On Thursday 12 January 2006, Pete Zaitcev wrote (in another snide postscript):
>
> P.P.S. The USB stack was careful to use correct sizes historically.
> One grep of the source will tell you that all this stench emanates from
> the newer code, in particular the gadget and its attendant components,
> such as usbtest. Guess who wrote it: same gentleman who advocated adding
> ((packed)) to _all_ structures "used to talk to hardware". He just has
> no respect for coding practices, that's all.
You were the one who said "talk to hardware", as I had politely pointed
out off-line in previous email ... nobody else.
What you've done a couple times now is try to put those words in someone
else's mouth -- mine! -- which are clearly both (a) not what were actually
said, and (b) wrong. (FWIW it's something I've observed happening a lot
in the "traditional media" here in the US, it's not good there either.)
This what's known as not acting in good faith. "No respect for" ground
rules of discussion, for that matter ... if you're going to argue about
things, please don't put words in anyone's mouth.
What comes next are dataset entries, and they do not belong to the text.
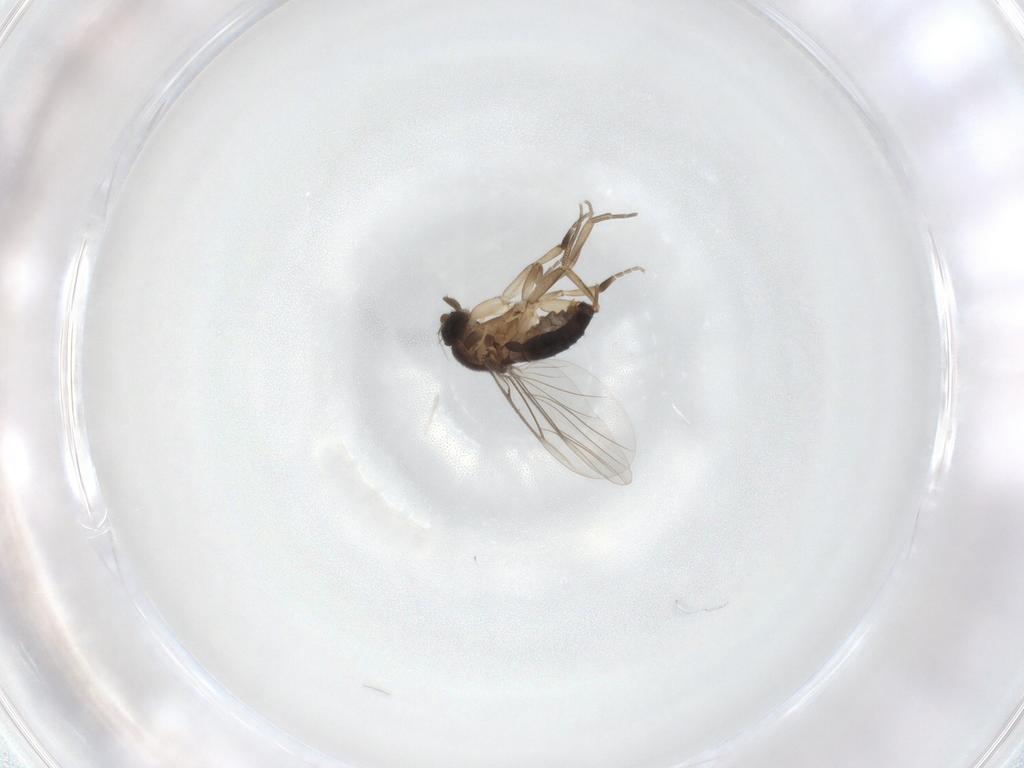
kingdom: Animalia
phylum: Arthropoda
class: Insecta
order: Diptera
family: Cecidomyiidae
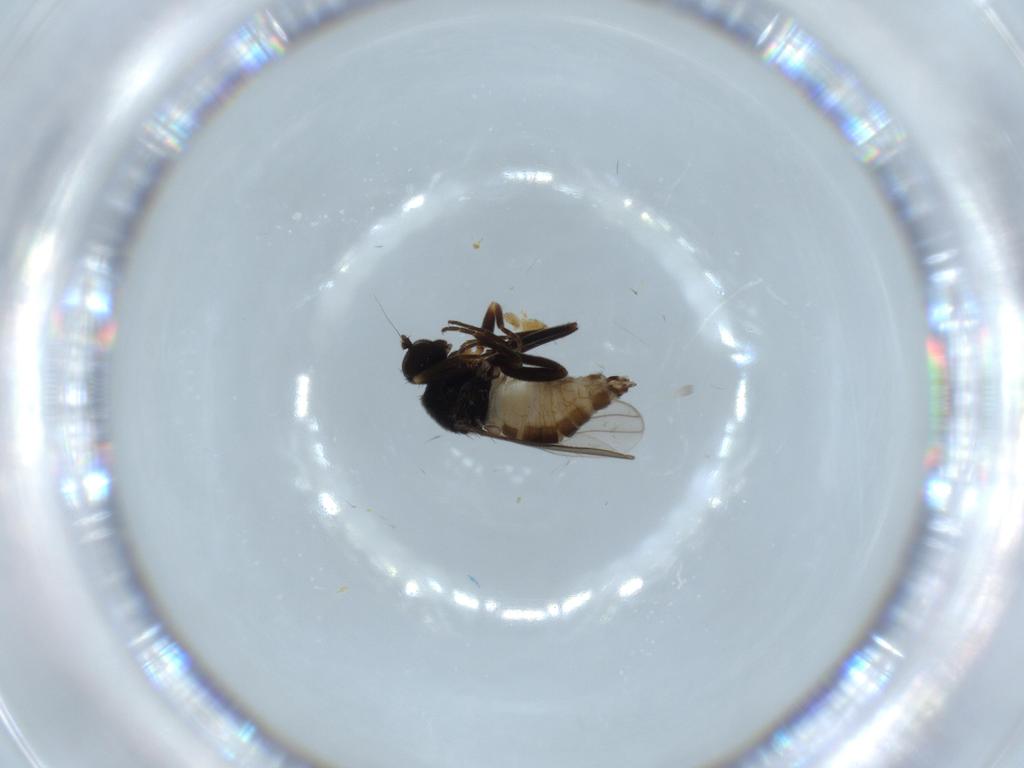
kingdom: Animalia
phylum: Arthropoda
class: Insecta
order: Diptera
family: Hybotidae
Certainly not mine.
(Even when the actual words said _are_ inconvenient to your agenda...)
The "packed" attribute is correct, since there's no guarantee that those
structures will be appearing in protocol data structures in GCC-friendly
layouts. Or even that the usb-if will generate protocol data structures
that happen to match GCC alignment rules, for that matter.
It's perfectly legal and common to have two seven-byte structures (like
non-audio endpoint descriptors) adjacent to each other, even when those
structures contain values otherwise subject to alignment restrictions (like
the maxpacket size, a __u16 value).
Moreover, there is no circumstance under which we'd want the compiler
expanding that seven byte data structure into an eight byte one, by
picking some place to insert a padding byte.
And for that matter, many/most of those protocol structures were declared
"packed" even in 2.4 kernels when Linux was extending them with host-side data
structures and making extra copies of them. The packing may have been
declared per-element rather than structure-wide, but it was still declared.
That's another way in which those comments of yours are wrong.